Restate the data word for word. Leave the pictures out.
───
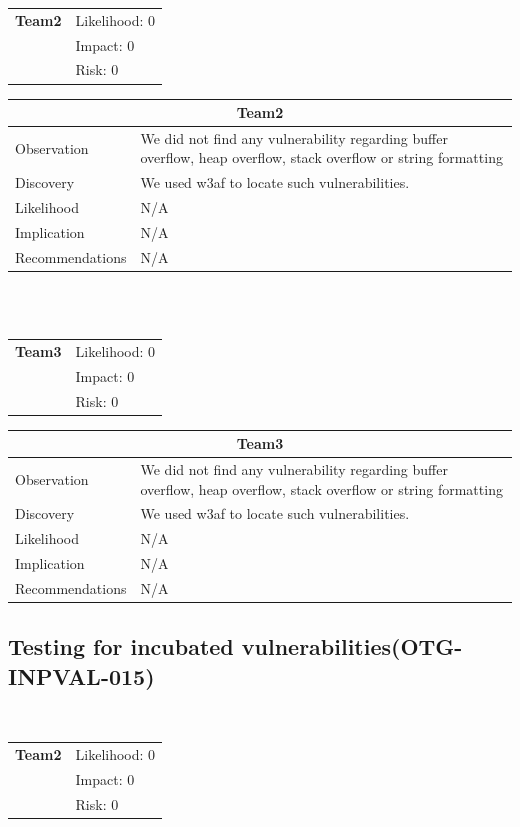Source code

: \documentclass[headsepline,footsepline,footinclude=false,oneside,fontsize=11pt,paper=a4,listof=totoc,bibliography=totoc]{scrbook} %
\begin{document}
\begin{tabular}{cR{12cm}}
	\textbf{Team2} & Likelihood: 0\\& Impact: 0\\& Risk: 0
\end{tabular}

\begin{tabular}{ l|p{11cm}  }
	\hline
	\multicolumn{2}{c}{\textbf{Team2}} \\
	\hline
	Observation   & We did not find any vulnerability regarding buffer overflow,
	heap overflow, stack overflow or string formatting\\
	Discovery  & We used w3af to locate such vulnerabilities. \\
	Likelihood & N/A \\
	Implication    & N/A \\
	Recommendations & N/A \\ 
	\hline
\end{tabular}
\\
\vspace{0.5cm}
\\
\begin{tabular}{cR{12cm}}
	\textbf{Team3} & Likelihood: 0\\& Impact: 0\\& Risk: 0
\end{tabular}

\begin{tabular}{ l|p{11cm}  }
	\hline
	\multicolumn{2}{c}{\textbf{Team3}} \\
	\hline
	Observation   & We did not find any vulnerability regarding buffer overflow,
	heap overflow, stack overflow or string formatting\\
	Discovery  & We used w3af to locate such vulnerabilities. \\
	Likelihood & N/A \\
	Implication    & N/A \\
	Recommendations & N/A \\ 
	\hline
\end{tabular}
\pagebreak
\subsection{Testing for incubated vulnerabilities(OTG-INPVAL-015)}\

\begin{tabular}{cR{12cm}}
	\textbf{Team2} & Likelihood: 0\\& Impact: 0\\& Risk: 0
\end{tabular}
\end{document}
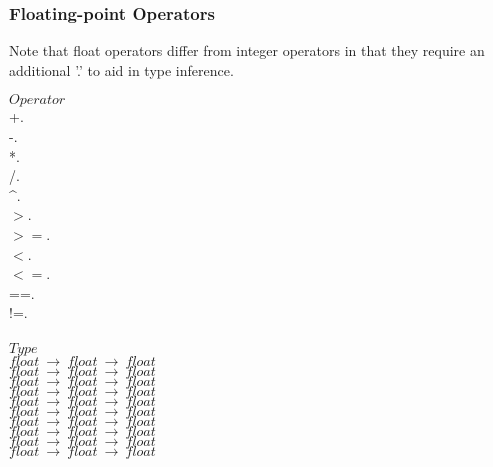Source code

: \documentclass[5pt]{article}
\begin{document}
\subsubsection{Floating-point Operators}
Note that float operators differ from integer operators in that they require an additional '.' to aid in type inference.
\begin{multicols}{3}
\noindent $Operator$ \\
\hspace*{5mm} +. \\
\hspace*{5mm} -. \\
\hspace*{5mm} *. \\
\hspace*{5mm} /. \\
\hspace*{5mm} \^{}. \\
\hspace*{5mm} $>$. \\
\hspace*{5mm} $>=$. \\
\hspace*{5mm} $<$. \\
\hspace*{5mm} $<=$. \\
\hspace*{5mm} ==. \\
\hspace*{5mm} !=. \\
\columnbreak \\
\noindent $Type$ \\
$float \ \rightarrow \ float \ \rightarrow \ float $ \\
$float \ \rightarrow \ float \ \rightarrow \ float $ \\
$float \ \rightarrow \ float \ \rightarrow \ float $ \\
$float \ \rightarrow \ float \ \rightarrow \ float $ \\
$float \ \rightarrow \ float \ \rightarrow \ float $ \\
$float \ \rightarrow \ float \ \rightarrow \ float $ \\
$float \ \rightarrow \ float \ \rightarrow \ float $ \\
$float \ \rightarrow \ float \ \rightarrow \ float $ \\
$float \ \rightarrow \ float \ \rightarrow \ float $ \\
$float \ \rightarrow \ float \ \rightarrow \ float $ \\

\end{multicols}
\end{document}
───
YOUR SOLUTION >>
Source code

: \documentclass[headsepline,footsepline,footinclude=false,oneside,fontsize=11pt,paper=a4,listof=totoc,bibliography=totoc]{scrbook} %
\begin{document}
\begin{tabular}{cR{12cm}}
	\textbf{Team2} & Likelihood: 0\\& Impact: 0\\& Risk: 0
\end{tabular}

\begin{tabular}{ l|p{11cm}  }
	\hline
	\multicolumn{2}{c}{\textbf{Team2}} \\
	\hline
	Observation   & We did not find any vulnerability regarding buffer overflow,
	heap overflow, stack overflow or string formatting\\
	Discovery  & We used w3af to locate such vulnerabilities. \\
	Likelihood & N/A \\
	Implication    & N/A \\
	Recommendations & N/A \\ 
	\hline
\end{tabular}
\\
\vspace{0.5cm}
\\
\begin{tabular}{cR{12cm}}
	\textbf{Team3} & Likelihood: 0\\& Impact: 0\\& Risk: 0
\end{tabular}

\begin{tabular}{ l|p{11cm}  }
	\hline
	\multicolumn{2}{c}{\textbf{Team3}} \\
	\hline
	Observation   & We did not find any vulnerability regarding buffer overflow,
	heap overflow, stack overflow or string formatting\\
	Discovery  & We used w3af to locate such vulnerabilities. \\
	Likelihood & N/A \\
	Implication    & N/A \\
	Recommendations & N/A \\ 
	\hline
\end{tabular}
\pagebreak
\subsection{Testing for incubated vulnerabilities(OTG-INPVAL-015)}\

\begin{tabular}{cR{12cm}}
	\textbf{Team2} & Likelihood: 0\\& Impact: 0\\& Risk: 0
\end{tabular}
\end{document}
Source code

: \documentclass[5pt]{article}
\begin{document}
\subsubsection{Floating-point Operators}
Note that float operators differ from integer operators in that they require an additional '.' to aid in type inference.
\begin{multicols}{3}
\noindent $Operator$ \\
\hspace*{5mm} +. \\
\hspace*{5mm} -. \\
\hspace*{5mm} *. \\
\hspace*{5mm} /. \\
\hspace*{5mm} \^{}. \\
\hspace*{5mm} $>$. \\
\hspace*{5mm} $>=$. \\
\hspace*{5mm} $<$. \\
\hspace*{5mm} $<=$. \\
\hspace*{5mm} ==. \\
\hspace*{5mm} !=. \\
\columnbreak \\
\noindent $Type$ \\
$float \ \rightarrow \ float \ \rightarrow \ float $ \\
$float \ \rightarrow \ float \ \rightarrow \ float $ \\
$float \ \rightarrow \ float \ \rightarrow \ float $ \\
$float \ \rightarrow \ float \ \rightarrow \ float $ \\
$float \ \rightarrow \ float \ \rightarrow \ float $ \\
$float \ \rightarrow \ float \ \rightarrow \ float $ \\
$float \ \rightarrow \ float \ \rightarrow \ float $ \\
$float \ \rightarrow \ float \ \rightarrow \ float $ \\
$float \ \rightarrow \ float \ \rightarrow \ float $ \\
$float \ \rightarrow \ float \ \rightarrow \ float $ \\

\end{multicols}
\end{document}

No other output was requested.